◆ **対象本文**:

%%

北史卷八十二 列傳第七十儒林下 房暉遠

「五経庫」と称された考試の達人

  • 字は崇儒、恒山真定の人、代々儒学を伝える家柄。幼くして志行があり《三礼》《春秋三伝》《詩》《書》《周易》に明るく図緯にも通じ、遠方から千人単位の門徒が師事した。
  • 斉の南陽王綽が定州刺史の際、その名声を聞き博士に招いた。北周武帝の斉平定後、儒者を求める際に真っ先に応じ小学下士を拝した。
  • 隋文帝受禅後、太常博士に遷り、太常卿牛弘は常に「五経庫」と称賛し、吏部尚書韋世康の推薦で太学博士に遷り、鄭訳とともに楽章を修正、再び太常博士を経て国子博士に擢用された。

%%

[保存データ]
%%

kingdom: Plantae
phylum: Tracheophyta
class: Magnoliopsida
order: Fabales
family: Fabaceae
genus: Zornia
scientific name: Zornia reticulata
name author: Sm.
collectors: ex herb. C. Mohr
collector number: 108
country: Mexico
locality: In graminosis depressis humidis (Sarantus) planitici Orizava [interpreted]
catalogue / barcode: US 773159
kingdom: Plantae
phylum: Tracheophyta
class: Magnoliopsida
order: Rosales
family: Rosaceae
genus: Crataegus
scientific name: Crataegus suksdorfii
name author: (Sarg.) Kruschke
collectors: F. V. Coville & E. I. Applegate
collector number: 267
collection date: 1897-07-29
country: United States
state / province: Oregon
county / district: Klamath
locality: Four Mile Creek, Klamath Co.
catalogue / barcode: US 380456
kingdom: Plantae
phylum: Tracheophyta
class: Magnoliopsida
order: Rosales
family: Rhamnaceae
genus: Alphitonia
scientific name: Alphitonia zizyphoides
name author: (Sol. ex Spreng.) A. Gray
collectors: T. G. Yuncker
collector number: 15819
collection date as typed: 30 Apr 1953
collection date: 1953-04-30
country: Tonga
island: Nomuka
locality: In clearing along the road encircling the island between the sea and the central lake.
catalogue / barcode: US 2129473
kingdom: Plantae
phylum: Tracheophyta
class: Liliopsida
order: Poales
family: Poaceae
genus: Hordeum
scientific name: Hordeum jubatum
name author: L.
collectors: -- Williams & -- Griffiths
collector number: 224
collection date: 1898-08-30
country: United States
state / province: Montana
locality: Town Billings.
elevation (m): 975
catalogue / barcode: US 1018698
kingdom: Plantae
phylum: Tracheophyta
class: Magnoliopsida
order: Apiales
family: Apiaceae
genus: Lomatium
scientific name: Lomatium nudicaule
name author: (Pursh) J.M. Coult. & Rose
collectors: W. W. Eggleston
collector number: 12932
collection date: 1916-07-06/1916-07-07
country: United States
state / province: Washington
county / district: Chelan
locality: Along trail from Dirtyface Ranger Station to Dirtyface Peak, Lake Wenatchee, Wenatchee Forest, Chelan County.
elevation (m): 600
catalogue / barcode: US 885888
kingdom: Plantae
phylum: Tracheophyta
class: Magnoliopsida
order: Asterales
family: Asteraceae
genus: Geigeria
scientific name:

%%

◆ **練習問題**:
- 1) 房暉遠の記述に照らして、次の(a)〜(c)がそれぞれ合っているかを判断せよ。各問にはい・いいえで答え、決め手となる語句を房暉遠の記述からそのまま引用すること。
(a) 房暉遠の字は崇儒である。
(b) 北周武帝が斉を平定した後、房暉遠は太学博士を拝した。
(c) 太常卿牛弘は房暉遠を常に「五経庫」と称賛した。
- 2) 房暉遠の記述を、最後の一文の後から同じ箇条書きの形で書き継げ。

◆ **各問の解答**:
- 1)
(a) はい。「字は崇儒」
(b) いいえ。「小学下士を拝した」
(c) はい。「太常卿牛弘は常に『五経庫』と称賛し」

- 2)
  • 通経の国子生を薦挙擢用する制度で、策問後に博士が優劣を決められずにいた際、祭酒元善に問われ「江南・河北で経義の解釈が異なり博士も全ては渉猟できない、学生も自らの得意を主張し博士も自信が持てないため決着しない」と答え、暉遠が判定を任されると、筆を執って躊躇なく採点し、不服な者には伝承の義疏を問うと始終を暗誦して非を明らかにしたため誰も詭弁を弄せなくなった。四、五百人の試験を数日で終えたという。
  • 令式の修正にも参与した。文帝が「古来天子に女楽はあったか」と群臣に問うた際、楊素以下誰も答えられず「無い」と答えたが、暉遠は《詩》「窈窕淑女、鐘鼓楽之」を引いて王者の房中の楽であり無いとは言えないと反論し、帝は大いに喜んだ。仁寿中、官で卒し朝廷は嘆惜して手厚く弔い、員外散騎常侍を贈られた。